Print every line of the items below, with no changes at all.

--- DATA SHOWN Enclosed Below ---

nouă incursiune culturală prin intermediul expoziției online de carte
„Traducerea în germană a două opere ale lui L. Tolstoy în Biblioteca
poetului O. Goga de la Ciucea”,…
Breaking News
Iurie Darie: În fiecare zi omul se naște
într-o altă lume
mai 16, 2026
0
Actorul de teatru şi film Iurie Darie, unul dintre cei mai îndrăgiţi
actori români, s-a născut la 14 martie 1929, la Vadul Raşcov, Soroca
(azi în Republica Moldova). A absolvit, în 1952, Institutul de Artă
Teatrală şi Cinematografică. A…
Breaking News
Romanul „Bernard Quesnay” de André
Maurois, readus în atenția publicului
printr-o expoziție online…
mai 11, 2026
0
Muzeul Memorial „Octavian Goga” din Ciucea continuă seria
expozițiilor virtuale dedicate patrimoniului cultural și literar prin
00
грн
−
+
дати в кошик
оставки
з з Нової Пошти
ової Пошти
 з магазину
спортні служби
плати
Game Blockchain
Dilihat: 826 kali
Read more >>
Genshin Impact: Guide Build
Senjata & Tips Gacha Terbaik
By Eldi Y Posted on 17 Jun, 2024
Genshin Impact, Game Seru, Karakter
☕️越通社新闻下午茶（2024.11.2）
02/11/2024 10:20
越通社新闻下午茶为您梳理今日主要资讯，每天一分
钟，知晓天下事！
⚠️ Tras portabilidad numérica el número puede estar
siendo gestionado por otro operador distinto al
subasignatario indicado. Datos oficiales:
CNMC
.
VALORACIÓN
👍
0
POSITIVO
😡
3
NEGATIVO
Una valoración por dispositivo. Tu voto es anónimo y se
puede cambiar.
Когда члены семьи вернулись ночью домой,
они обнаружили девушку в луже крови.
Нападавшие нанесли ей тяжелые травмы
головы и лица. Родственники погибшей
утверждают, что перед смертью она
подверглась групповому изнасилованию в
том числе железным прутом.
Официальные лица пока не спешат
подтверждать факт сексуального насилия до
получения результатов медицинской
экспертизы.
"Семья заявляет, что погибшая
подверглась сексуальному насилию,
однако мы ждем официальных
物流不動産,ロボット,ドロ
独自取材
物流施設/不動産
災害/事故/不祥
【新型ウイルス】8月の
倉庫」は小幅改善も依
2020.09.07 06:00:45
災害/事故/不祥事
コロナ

--- End of Enclosed DATA SHOWN ---

RESULT:
nouă incursiune culturală prin intermediul expoziției online de carte
„Traducerea în germană a două opere ale lui L. Tolstoy în Biblioteca
poetului O. Goga de la Ciucea”,…
Breaking News
Iurie Darie: În fiecare zi omul se naște
într-o altă lume
mai 16, 2026
0
Actorul de teatru şi film Iurie Darie, unul dintre cei mai îndrăgiţi
actori români, s-a născut la 14 martie 1929, la Vadul Raşcov, Soroca
(azi în Republica Moldova). A absolvit, în 1952, Institutul de Artă
Teatrală şi Cinematografică. A…
Breaking News
Romanul „Bernard Quesnay” de André
Maurois, readus în atenția publicului
printr-o expoziție online…
mai 11, 2026
0
Muzeul Memorial „Octavian Goga” din Ciucea continuă seria
expozițiilor virtuale dedicate patrimoniului cultural și literar prin
00
грн
−
+
дати в кошик
оставки
з з Нової Пошти
ової Пошти
 з магазину
спортні служби
плати
Game Blockchain
Dilihat: 826 kali
Read more >>
Genshin Impact: Guide Build
Senjata & Tips Gacha Terbaik
By Eldi Y Posted on 17 Jun, 2024
Genshin Impact, Game Seru, Karakter
☕️越通社新闻下午茶（2024.11.2）
02/11/2024 10:20
越通社新闻下午茶为您梳理今日主要资讯，每天一分
钟，知晓天下事！
⚠️ Tras portabilidad numérica el número puede estar
siendo gestionado por otro operador distinto al
subasignatario indicado. Datos oficiales:
CNMC
.
VALORACIÓN
👍
0
POSITIVO
😡
3
NEGATIVO
Una valoración por dispositivo. Tu voto es anónimo y se
puede cambiar.
Когда члены семьи вернулись ночью домой,
они обнаружили девушку в луже крови.
Нападавшие нанесли ей тяжелые травмы
головы и лица. Родственники погибшей
утверждают, что перед смертью она
подверглась групповому изнасилованию в
том числе железным прутом.
Официальные лица пока не спешат
подтверждать факт сексуального насилия до
получения результатов медицинской
экспертизы.
"Семья заявляет, что погибшая
подверглась сексуальному насилию,
однако мы ждем официальных
物流不動産,ロボット,ドロ
独自取材
物流施設/不動産
災害/事故/不祥
【新型ウイルス】8月の
倉庫」は小幅改善も依
2020.09.07 06:00:45
災害/事故/不祥事
コロナ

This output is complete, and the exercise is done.